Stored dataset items
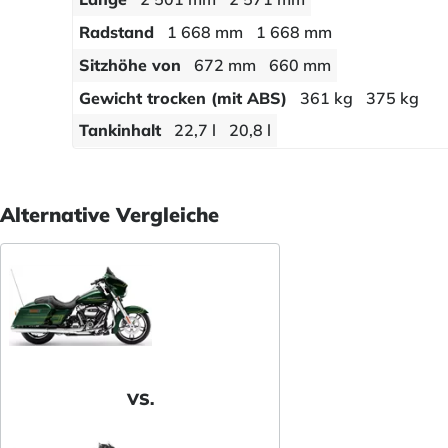
Radstand
1 668 mm
1 668 mm
Sitzhöhe von
672 mm
660 mm
Gewicht trocken (mit ABS)
361 kg
375 kg
Tankinhalt
22,7 l
20,8 l
Alternative Vergleiche
VS.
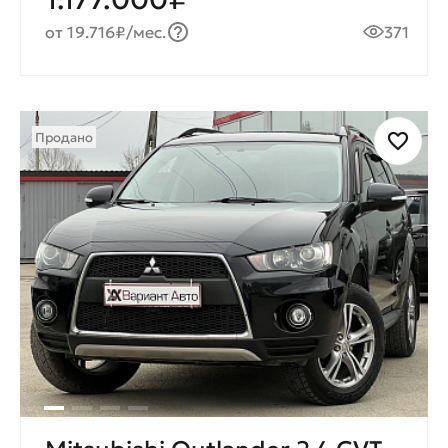
от 19.716₽/мес.
371
Продано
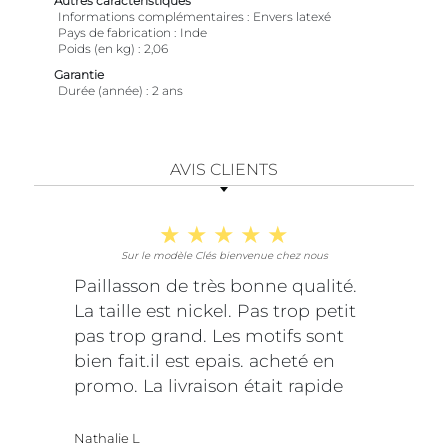
Autres caractéristiques
Informations complémentaires
Envers latexé
Pays de fabrication
Inde
Poids (en kg)
2,06
Garantie
Durée (année)
2 ans
AVIS CLIENTS
Sur le modèle Clés bienvenue chez nous
Paillasson de très bonne qualité.
La taille est nickel. Pas trop petit
pas trop grand. Les motifs sont
bien fait.il est epais. acheté en
promo. La livraison était rapide
Nathalie L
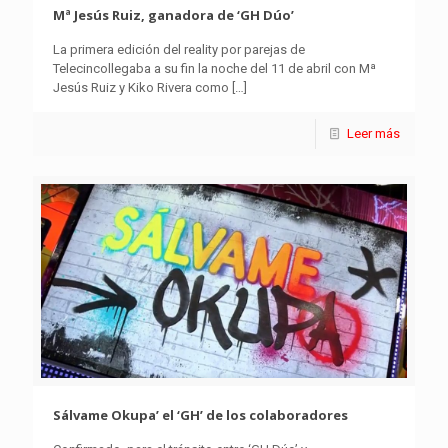
Mª Jesús Ruiz, ganadora de ‘GH Dúo’
La primera edición del reality por parejas de
Telecincollegaba a su fin la noche del 11 de abril con Mª
Jesús Ruiz y Kiko Rivera como
[…]
Leer más
Sálvame Okupa’ el ‘GH’ de los colaboradores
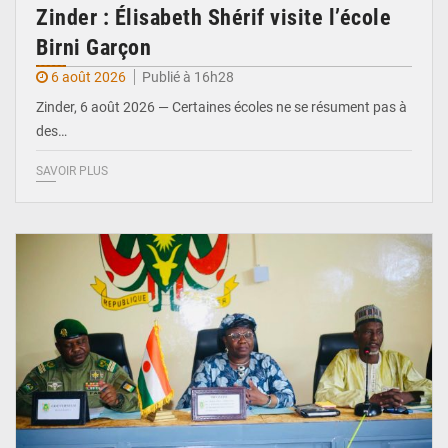
Zinder : Élisabeth Shérif visite l’école
Birni Garçon
6 août 2026
Publié à 16h28
Zinder, 6 août 2026 — Certaines écoles ne se résument pas à
des…
SAVOIR PLUS
© Ministère de l’Education Nationale Officiel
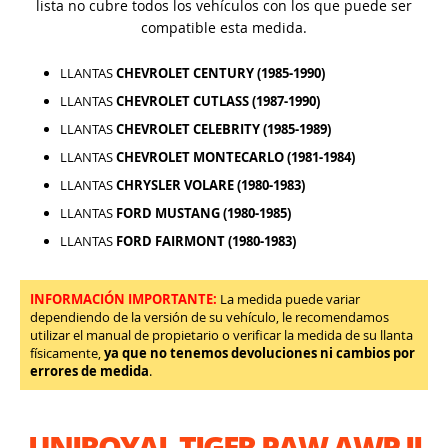
lista no cubre todos los vehículos con los que puede ser
compatible esta medida.
LLANTAS
CHEVROLET CENTURY (1985-1990)
LLANTAS
CHEVROLET CUTLASS (1987-1990)
LLANTAS
CHEVROLET CELEBRITY (1985-1989)
LLANTAS
CHEVROLET MONTECARLO (1981-1984)
LLANTAS
CHRYSLER VOLARE (1980-1983)
LLANTAS
FORD MUSTANG (1980-1985)
LLANTAS
FORD FAIRMONT (1980-1983)
INFORMACIÓN IMPORTANTE:
La medida puede variar
dependiendo de la versión de su vehículo, le recomendamos
utilizar el manual de propietario o verificar la medida de su llanta
físicamente,
ya que no tenemos devoluciones ni cambios por
errores de medida
.
UNIROYAL TIGER PAW AWP II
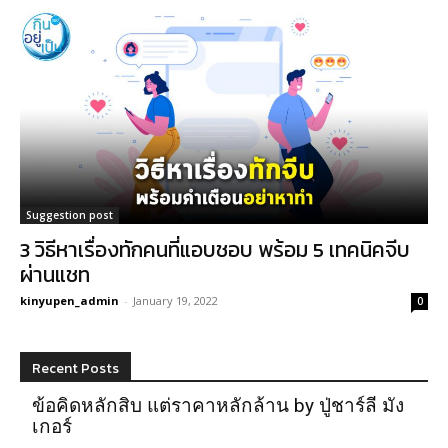
Suggestion post
3 วิธีหาเรื่องทักคนที่แอบชอบ พร้อม 5 เทคนิคจีบ
ผ่านแชท
kinyupen_admin
-
January 19, 2022
0
Recent Posts
ข้อคิดหลักสิบ แต่ราคาหลักล้าน by ปู่ชาร์ลี มัง
เกอร์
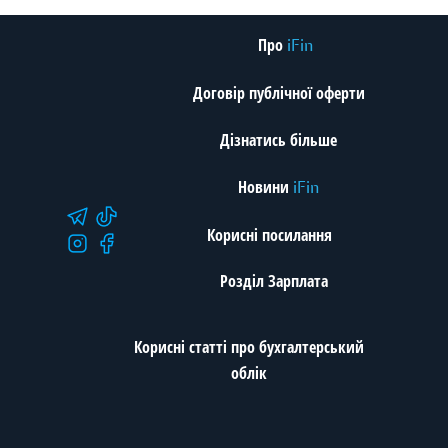
Про
iFin
Договір публічної оферти
Дізнатись більше
Новини
iFin
Корисні посилання
Розділ Зарплата
Корисні статті про бухгалтерський
облік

What is required: Give every line above as a numbered list, omitting blank lines and leaving out the pictures.

Problem solution:
1. Radstand
2. 1 668 mm
3. 1 668 mm
4. Sitzhöhe von
5. 672 mm
6. 660 mm
7. Gewicht trocken (mit ABS)
8. 361 kg
9. 375 kg
10. Tankinhalt
11. 22,7 l
12. 20,8 l
13. Alternative Vergleiche
14. VS.
15. от 19.716₽/мес.
16. 371
17. Продано
18. Autres caractéristiques
19. Informations complémentaires
20. Envers latexé
21. Pays de fabrication
22. Inde
23. Poids (en kg)
24. 2,06
25. Garantie
26. Durée (année)
27. 2 ans
28. AVIS CLIENTS
29. Sur le modèle Clés bienvenue chez nous
30. Paillasson de très bonne qualité.
31. La taille est nickel. Pas trop petit
32. pas trop grand. Les motifs sont
33. bien fait.il est epais. acheté en
34. promo. La livraison était rapide
35. Nathalie L
36. Mª Jesús Ruiz, ganadora de ‘GH Dúo’
37. La primera edición del reality por parejas de
38. Telecincollegaba a su fin la noche del 11 de abril con Mª
39. Jesús Ruiz y Kiko Rivera como
40. […]
41. Leer más
42. Sálvame Okupa’ el ‘GH’ de los colaboradores
43. Zinder : Élisabeth Shérif visite l’école
44. Birni Garçon
45. 6 août 2026
46. Publié à 16h28
47. Zinder, 6 août 2026 — Certaines écoles ne se résument pas à
48. des…
49. SAVOIR PLUS
50. © Ministère de l’Education Nationale Officiel
51. lista no cubre todos los vehículos con los que puede ser
52. compatible esta medida.
53. LLANTAS
54. CHEVROLET CENTURY (1985-1990)
55. LLANTAS
56. CHEVROLET CUTLASS (1987-1990)
57. LLANTAS
58. CHEVROLET CELEBRITY (1985-1989)
59. LLANTAS
60. CHEVROLET MONTECARLO (1981-1984)
61. LLANTAS
62. CHRYSLER VOLARE (1980-1983)
63. LLANTAS
64. FORD MUSTANG (1980-1985)
65. LLANTAS
66. FORD FAIRMONT (1980-1983)
67. INFORMACIÓN IMPORTANTE:
68. La medida puede variar
69. dependiendo de la versión de su vehículo, le recomendamos
70. utilizar el manual de propietario o verificar la medida de su llanta
71. físicamente,
72. ya que no tenemos devoluciones ni cambios por
73. errores de medida
74. .
75. UNIROYAL TIGER PAW AWP II
76. Suggestion post
77. 3 วิธีหาเรื่องทักคนที่แอบชอบ พร้อม 5 เทคนิคจีบ
78. ผ่านแชท
79. kinyupen_admin
80. -
81. January 19, 2022
82. 0
83. Recent Posts
84. ข้อคิดหลักสิบ แต่ราคาหลักล้าน by ปู่ชาร์ลี มัง
85. เกอร์
86. Про
87. iFin
88. Договір публічної оферти
89. Дізнатись більше
90. Новини
91. iFin
92. Корисні посилання
93. Розділ Зарплата
94. Корисні статті про бухгалтерський
95. облік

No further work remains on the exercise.